Goal of the exercise: The answer is every line of the records that holds the word "капусты", copied in full.

Given records:
----------------------------------------

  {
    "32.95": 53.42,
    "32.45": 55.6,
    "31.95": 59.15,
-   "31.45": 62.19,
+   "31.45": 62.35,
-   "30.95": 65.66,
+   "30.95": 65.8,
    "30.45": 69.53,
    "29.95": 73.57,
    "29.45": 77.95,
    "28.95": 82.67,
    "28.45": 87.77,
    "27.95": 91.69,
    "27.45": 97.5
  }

----------------------------------------

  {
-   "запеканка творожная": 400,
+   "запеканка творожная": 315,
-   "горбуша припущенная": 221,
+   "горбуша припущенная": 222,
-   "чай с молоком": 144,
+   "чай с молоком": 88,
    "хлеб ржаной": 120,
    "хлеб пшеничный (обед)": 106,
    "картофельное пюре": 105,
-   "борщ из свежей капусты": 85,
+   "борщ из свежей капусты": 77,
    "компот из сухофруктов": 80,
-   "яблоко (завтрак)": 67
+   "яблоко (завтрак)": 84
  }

----------------------------------------

Result for this task:
-   "борщ из свежей капусты": 85,
+   "борщ из свежей капусты": 77,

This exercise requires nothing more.